## Try it
Should any entry include an image, skip the image and copy the entry exactly.

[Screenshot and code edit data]
------------------------------------------------
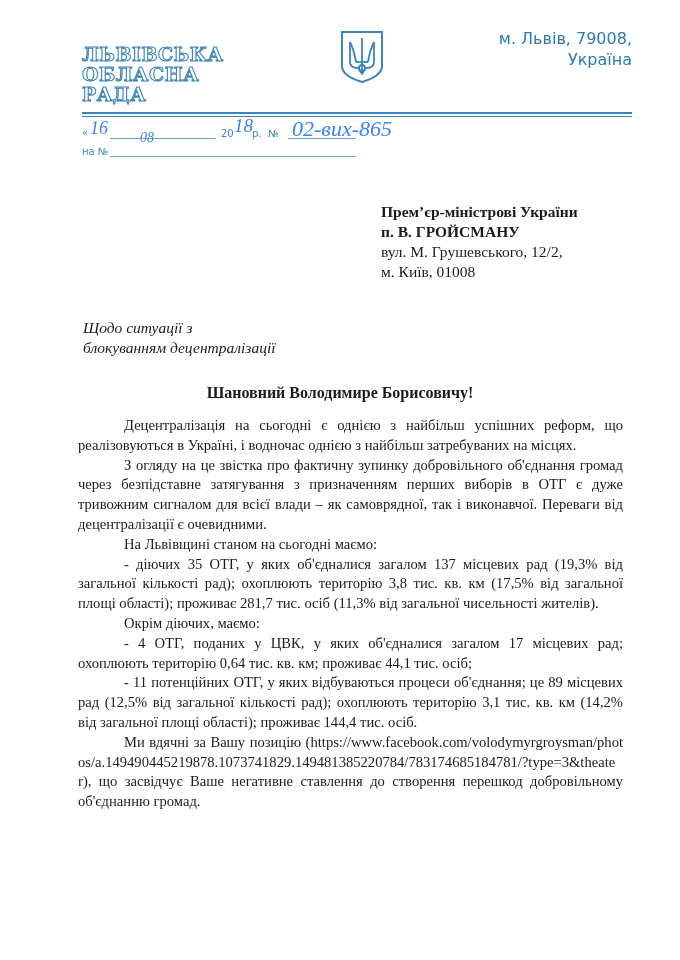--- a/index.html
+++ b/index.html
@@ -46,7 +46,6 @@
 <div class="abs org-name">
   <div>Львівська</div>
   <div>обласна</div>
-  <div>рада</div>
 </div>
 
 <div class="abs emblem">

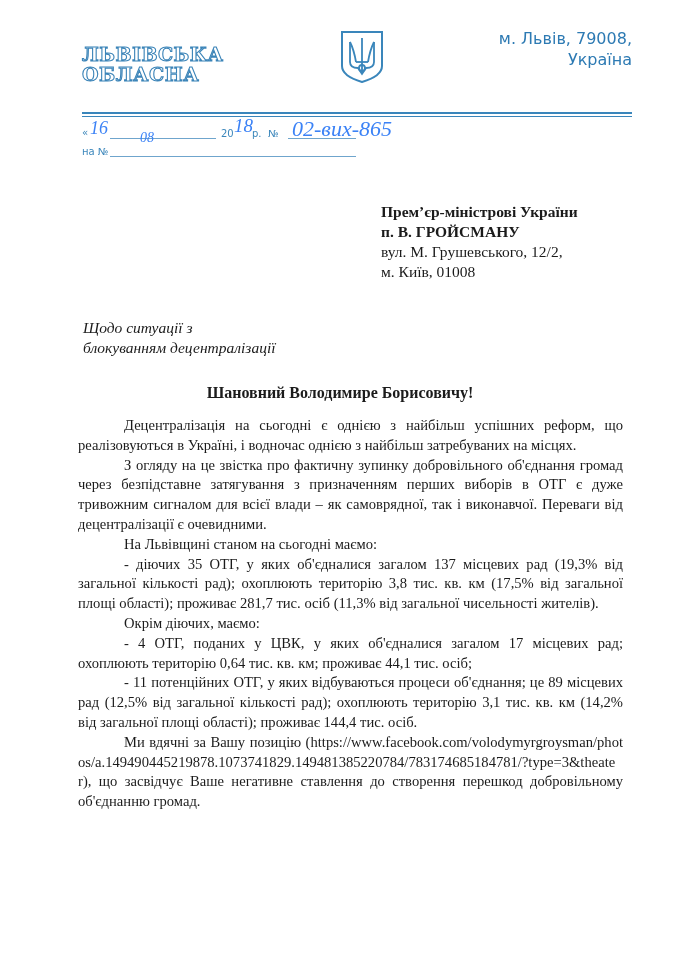--- a/index.html
+++ b/index.html
@@ -26,7 +26,7 @@
   .rule2 { left: 82px; top: 116px; width: 550px; height: 1px; background: #3a86bb; }
   .regline { font-family: "DejaVu Sans", sans-serif; font-size: 10px; color: #3a86bb; }
   .field-line { height: 1px; background: #6fa5cd; }
-  .hand { font-family: Liberation Serif, serif; font-style: italic; color: #3b82f6; font-size: 17px; }
+  .hand { font-family: Liberation Mono, monospace; font-style: italic; color: #404040; font-size: 17px; }
   
   .recipient { left: 381px; top: 202px; font-size: 15.5px; line-height: 20px; }
   .recipient .b { font-weight: bold; }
------------------------------------------------
## Answer for the task
--- a/index.html
+++ b/index.html
@@ -46,7 +46,6 @@
 <div class="abs org-name">
   <div>Львівська</div>
   <div>обласна</div>
-  <div>рада</div>
 </div>
 
 <div class="abs emblem">

--- a/index.html
+++ b/index.html
@@ -26,7 +26,7 @@
   .rule2 { left: 82px; top: 116px; width: 550px; height: 1px; background: #3a86bb; }
   .regline { font-family: "DejaVu Sans", sans-serif; font-size: 10px; color: #3a86bb; }
   .field-line { height: 1px; background: #6fa5cd; }
-  .hand { font-family: Liberation Serif, serif; font-style: italic; color: #3b82f6; font-size: 17px; }
+  .hand { font-family: Liberation Mono, monospace; font-style: italic; color: #404040; font-size: 17px; }
   
   .recipient { left: 381px; top: 202px; font-size: 15.5px; line-height: 20px; }
   .recipient .b { font-weight: bold; }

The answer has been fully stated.